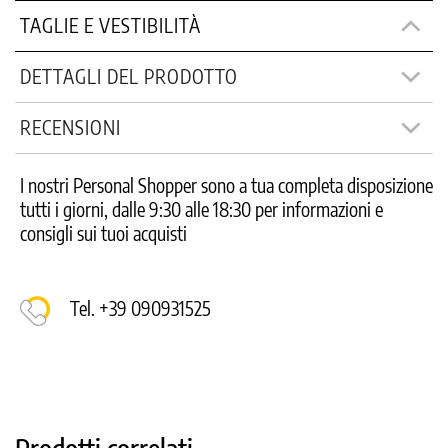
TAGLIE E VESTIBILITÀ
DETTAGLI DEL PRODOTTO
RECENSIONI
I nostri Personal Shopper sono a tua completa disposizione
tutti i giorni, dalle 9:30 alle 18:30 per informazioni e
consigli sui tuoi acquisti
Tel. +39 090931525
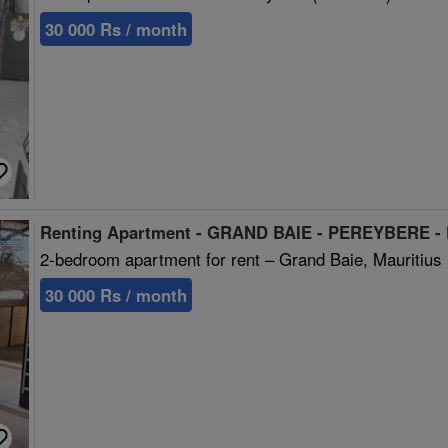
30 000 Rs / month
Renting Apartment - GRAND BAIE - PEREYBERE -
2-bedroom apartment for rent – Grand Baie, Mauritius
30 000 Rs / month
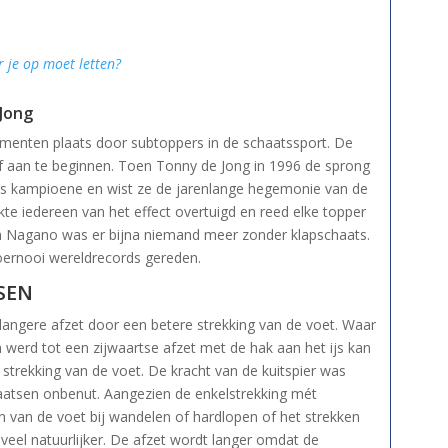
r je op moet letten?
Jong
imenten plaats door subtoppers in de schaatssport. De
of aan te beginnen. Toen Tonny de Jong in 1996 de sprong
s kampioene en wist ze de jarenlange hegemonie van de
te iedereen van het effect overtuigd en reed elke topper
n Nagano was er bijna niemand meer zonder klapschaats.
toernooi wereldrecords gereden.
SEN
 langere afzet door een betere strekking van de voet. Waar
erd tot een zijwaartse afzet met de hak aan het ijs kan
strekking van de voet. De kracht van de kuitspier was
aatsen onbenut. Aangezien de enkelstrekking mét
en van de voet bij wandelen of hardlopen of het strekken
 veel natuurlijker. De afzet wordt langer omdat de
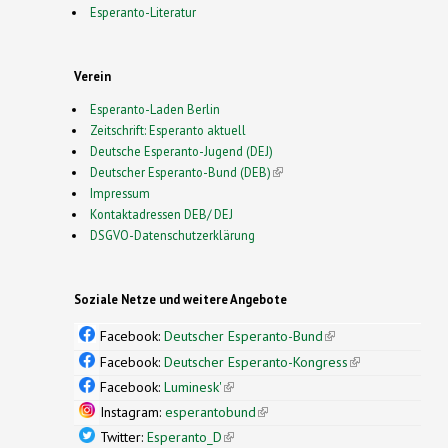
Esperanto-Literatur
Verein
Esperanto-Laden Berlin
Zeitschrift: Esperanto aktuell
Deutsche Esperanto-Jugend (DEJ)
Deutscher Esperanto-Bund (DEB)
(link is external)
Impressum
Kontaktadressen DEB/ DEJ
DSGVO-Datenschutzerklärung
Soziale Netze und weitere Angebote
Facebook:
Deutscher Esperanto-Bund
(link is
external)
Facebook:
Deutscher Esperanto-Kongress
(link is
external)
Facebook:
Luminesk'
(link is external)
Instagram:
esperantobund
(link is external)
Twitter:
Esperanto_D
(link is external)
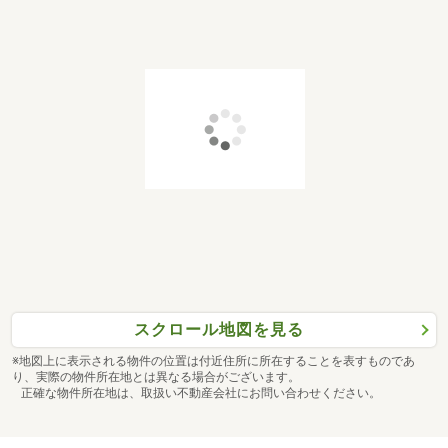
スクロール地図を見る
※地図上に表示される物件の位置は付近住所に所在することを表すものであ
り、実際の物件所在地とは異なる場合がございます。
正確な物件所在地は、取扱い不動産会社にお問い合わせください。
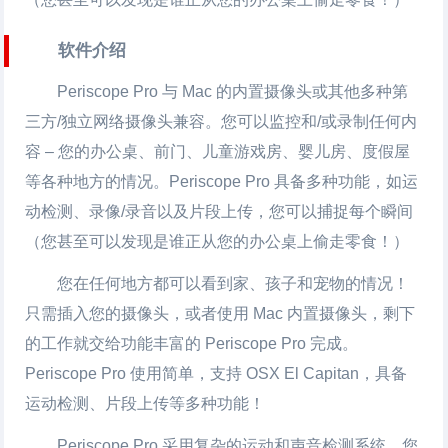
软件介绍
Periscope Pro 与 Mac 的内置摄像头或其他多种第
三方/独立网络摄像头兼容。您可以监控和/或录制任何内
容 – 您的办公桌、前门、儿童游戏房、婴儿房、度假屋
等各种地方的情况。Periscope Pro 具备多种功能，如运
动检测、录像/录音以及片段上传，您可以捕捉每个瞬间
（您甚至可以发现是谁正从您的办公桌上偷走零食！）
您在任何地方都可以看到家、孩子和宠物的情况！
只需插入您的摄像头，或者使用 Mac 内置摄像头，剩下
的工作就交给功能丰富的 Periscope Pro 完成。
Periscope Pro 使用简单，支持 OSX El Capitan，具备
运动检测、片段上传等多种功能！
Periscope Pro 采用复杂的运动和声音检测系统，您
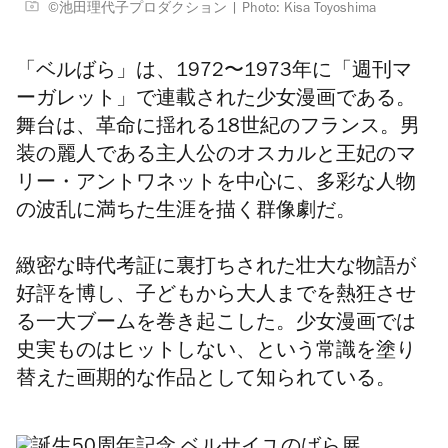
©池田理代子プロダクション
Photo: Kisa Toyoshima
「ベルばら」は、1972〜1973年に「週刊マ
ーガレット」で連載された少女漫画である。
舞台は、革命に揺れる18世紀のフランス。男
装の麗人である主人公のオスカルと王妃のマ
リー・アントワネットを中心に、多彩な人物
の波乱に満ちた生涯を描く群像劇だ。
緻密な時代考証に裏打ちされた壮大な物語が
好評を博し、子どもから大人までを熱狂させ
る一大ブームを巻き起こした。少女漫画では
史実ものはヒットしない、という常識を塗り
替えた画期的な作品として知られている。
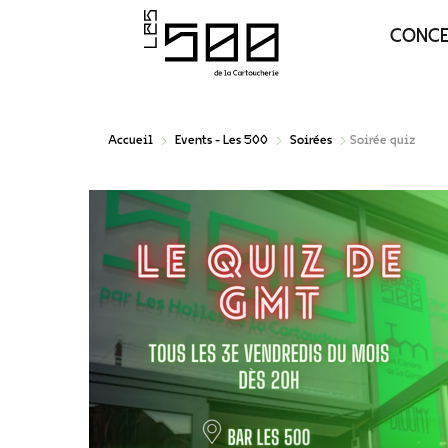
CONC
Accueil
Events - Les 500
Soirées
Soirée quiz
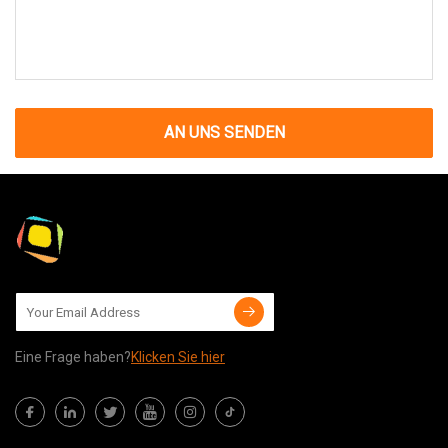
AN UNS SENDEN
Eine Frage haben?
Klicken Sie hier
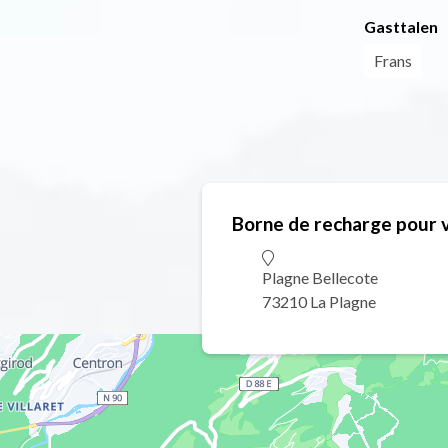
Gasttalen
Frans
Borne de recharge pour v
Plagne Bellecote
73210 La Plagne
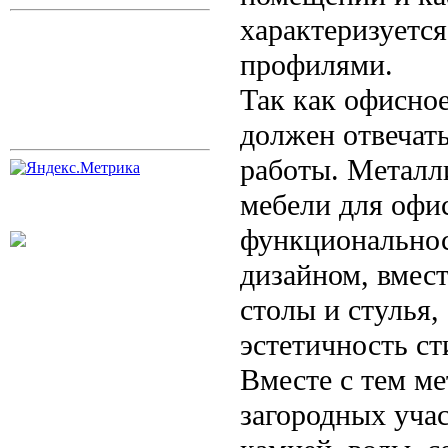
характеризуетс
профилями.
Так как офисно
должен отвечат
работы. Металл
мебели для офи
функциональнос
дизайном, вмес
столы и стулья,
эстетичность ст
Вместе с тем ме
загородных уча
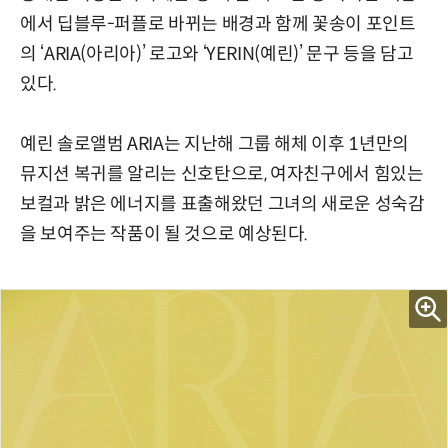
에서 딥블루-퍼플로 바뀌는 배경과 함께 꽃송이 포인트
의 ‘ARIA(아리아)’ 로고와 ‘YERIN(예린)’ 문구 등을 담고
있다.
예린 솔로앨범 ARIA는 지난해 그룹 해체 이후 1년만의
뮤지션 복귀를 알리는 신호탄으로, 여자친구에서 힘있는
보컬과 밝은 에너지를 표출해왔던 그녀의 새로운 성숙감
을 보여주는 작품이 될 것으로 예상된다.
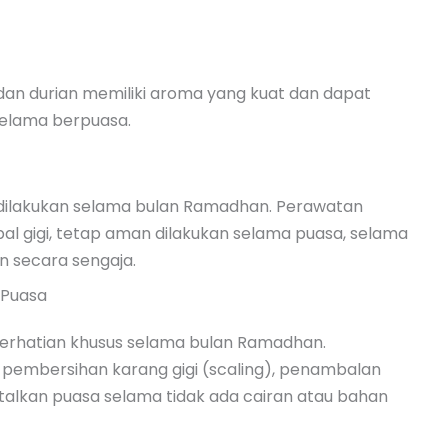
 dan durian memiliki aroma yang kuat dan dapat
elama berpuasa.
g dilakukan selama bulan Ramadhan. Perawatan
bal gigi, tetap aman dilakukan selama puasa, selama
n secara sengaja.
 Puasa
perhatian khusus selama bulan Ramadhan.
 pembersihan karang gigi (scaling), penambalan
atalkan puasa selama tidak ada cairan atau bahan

::::

The task:
Find every line in the listing above that contains the string "dilakukan", matching case exactly, and copy each of those lines.

Reply to the exercise:
g dilakukan selama bulan Ramadhan. Perawatan
bal gigi, tetap aman dilakukan selama puasa, selama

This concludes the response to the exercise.